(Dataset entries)

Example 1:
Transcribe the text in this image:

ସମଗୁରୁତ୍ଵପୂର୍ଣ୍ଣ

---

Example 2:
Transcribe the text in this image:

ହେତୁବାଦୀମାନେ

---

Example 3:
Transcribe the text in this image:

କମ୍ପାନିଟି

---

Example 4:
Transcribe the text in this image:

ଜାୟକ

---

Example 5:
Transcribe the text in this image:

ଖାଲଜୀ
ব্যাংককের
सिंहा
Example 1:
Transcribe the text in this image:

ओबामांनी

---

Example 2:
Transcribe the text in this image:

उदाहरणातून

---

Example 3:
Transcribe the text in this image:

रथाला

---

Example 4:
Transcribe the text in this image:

* [Required action]: Exact copy required. Retype all of the entries word for word.

* [Output below]:
Example 1:
Transcribe the text in this image:

ସମଗୁରୁତ୍ଵପୂର୍ଣ୍ଣ

---

Example 2:
Transcribe the text in this image:

ହେତୁବାଦୀମାନେ

---

Example 3:
Transcribe the text in this image:

କମ୍ପାନିଟି

---

Example 4:
Transcribe the text in this image:

ଜାୟକ

---

Example 5:
Transcribe the text in this image:

ଖାଲଜୀ
ব্যাংককের
सिंहा
Example 1:
Transcribe the text in this image:

ओबामांनी

---

Example 2:
Transcribe the text in this image:

उदाहरणातून

---

Example 3:
Transcribe the text in this image:

रथाला

---

Example 4:
Transcribe the text in this image:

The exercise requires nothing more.